All that has resulted in the collapse of native wildlife populations. The once abundant bonytail, humpback chub and razorback sucker flsh are on the endangered species list. Only 5% of the lower river corridor’s cottonwood-willow groves are left. The Southwestern willow flycatcher also is endangered, along with the Yuma clapper rail.
In 1997 the U.S. Fish and Wildlife Service ruled that the U.S. Bureau of Reclamation’s dam and water diversion operations on the Colorado threatened the existence of the flycatcher, bonytail and sucker, requiring the bureau to take action to offset the environmental harm. That prompted development of the conservation plan Norton is to sign at a ceremony at Hoover Dam.
By improving habitat for 26 species, many of them birds, the program is designed to keep reclamation and regional water agencies from running afoul of environmental laws that could interfere with, or even shut down, their operations.
The federal government will pay half the $626-million cost of the program, with water users in California, Nevada and Arizona paying the rest.
The price tag includes flsh stocking, purchase of private land to convert to cottonwood groves and purchase of water to irrigate the groves.
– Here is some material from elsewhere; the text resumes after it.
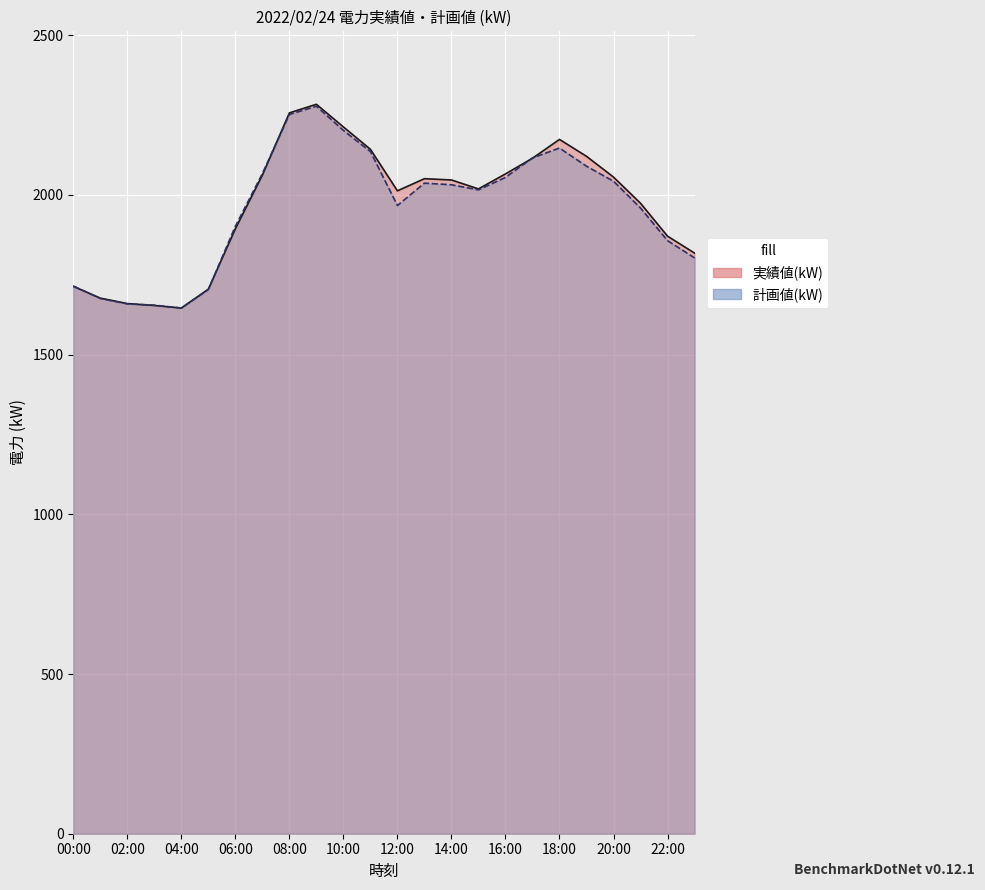

Count the number of categories in the chart.

24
Without nature’s floods, the trees will need watering, which will also create moist conditions favored by insects the birds can eat.
“It’s kind of like the Disneyland version,” complained Pitt.
Instead of creating habitat that has to be artificially maintained, Environmental Defense and other groups urged reclamation to modify its dam operations to periodically mimic nature, creating small controlled floods.
But water managers rejected that approach as impractical.
Federal biologists say wildlife will be better off under the program than under existing conditions.
“I think the [project] is going to establish this acreage of restored riparian habitat that isn’t available today,” said Sam Spiller, lower Colorado River coordinator for the U.S. Fish and Wildlife Service.
“It’s going to increase the ability to move birds through the area successfully…. It’s going to provide the capability to manage fish and release them. And that’s more than is being done today,” he added.